The burn was on a 2,700-acre site that was recently acquired by the National Park Service on the east side of the Pinnacles, about 30 miles outside of Hollister (San Benito County). The fire was lit using flint by a tribal representative, who then joined a group of American Indians in a ceremonial song, accompanied by the rhythmic beat of clapper sticks.

The 2-acre plot of burned deergrass will be studied over the next few years to see how the grassland habitat reacts to fire. It is adjacent to land thick with root sedge, or Carex barbarae, another plant traditionally used in basket weaving. The sedge will also be thinned out and managed, but not burned, officials said. The health of the two plots will then be compared.

“The Europeans who first arrived in California weren’t looking at pristine untouched land. These lands had been managed for some time before them,” said Brent Johnson, a botanist for the Pinnacles National Monument. “Our objective is to collect some data and see how these traditional management practices affect native plant populations.”

Quiroste village

The burn project, which received $245,000 from the Joint Fire Science Program of the Bureau of Land Management, is an extension of a study the Amah Mutsun band started several years ago at the Quiroste Indian village site in Año Nuevo State Park.

The Quiroste village is where the sick and exhausted members of the expedition led by Gaspar de Portolá rested in 1769. A few days later, the expedition climbed Sweeney Ridge and became the first Europeans to spot San Francisco Bay.

It was another Indian group – the Chalon band – that lived in the Pinnacles area before Europeans arrived, Striplen said. The Chalon and Quiroste were among many small bands scattered throughout Northern and Central California, which was one of the most densely populated areas in the Western Hemisphere before colonization. At the time, eight languages and many dialects were spoken by Indians just between what became San Francisco andMonterey.

Cultures vanish

By 1805, less than half a century after European contact, almost all of the Indian cultures in the region had been absorbed into the Spanish missions, with only a few scattered bands hiding in the hills.

The Amah Mutsun are documented descendants of the Indians from Mission San Juan Bautista and Mission Santa Cruz, where most of the surviving Indians in the area ended up.

Striplen said the fire history of Año Nuevo and the Pinnacles site will be analyzed using, among other things, tree ring data and other biological and chemical techniques.

The burning will give researchers a chance to study the effect of fire on plant fitness and biology, invasive species, wildlife habitat, groundwater and soil nutrients.

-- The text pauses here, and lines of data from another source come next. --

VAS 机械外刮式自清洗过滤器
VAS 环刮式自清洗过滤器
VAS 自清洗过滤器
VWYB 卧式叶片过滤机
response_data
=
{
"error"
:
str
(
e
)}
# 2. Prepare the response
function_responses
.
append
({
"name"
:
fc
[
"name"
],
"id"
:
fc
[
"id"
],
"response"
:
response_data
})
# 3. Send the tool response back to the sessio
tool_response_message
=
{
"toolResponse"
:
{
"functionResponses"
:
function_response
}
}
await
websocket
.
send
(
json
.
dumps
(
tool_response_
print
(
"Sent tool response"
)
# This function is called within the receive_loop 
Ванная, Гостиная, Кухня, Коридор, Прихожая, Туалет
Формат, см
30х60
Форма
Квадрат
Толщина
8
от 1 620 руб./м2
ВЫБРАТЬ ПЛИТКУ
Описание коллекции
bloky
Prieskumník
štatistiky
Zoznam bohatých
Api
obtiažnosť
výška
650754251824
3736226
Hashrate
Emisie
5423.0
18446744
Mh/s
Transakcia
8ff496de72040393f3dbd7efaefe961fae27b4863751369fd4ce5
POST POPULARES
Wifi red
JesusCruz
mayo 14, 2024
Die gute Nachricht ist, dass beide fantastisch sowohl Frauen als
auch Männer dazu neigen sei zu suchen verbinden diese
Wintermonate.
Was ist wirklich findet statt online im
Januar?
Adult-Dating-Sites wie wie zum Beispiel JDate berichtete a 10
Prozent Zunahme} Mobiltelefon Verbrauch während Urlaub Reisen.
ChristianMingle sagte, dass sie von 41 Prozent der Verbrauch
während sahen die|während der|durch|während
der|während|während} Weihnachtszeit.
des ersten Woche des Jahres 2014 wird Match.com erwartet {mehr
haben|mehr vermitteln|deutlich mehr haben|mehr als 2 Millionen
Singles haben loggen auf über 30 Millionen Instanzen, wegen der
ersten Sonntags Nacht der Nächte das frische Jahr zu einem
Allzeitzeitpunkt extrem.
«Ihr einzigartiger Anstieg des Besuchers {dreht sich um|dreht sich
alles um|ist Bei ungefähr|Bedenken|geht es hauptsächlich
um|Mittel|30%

“The idea is not to restore the landscape to what we had in 1769, but to understand it better so that we can manage the land better,” Striplen said. “We’re spending a lot of money on restoration these days, and there is still a question about what we should restore it to. We’re looking at how Native Americans managed their cultural resources and how that information is pertinent to contemporary land-use restoration.”

Relearning traditions

It is important, Johnson said, because California will need to know how best to manage the land as the ecosystem changes as a result of climate change. It is also important for American Indians, many of whom are trying to relearn their cultural traditions.

“Certainly the information we come up with will be shared and certainly could be used by other tribes and other land managers.” Johnson said. “Native Americans used to burn almost every year, and then one day it stopped and it never happened again. What we’re hoping to do is bring back that process that has all but disappeared in California. That, to me, is moving.”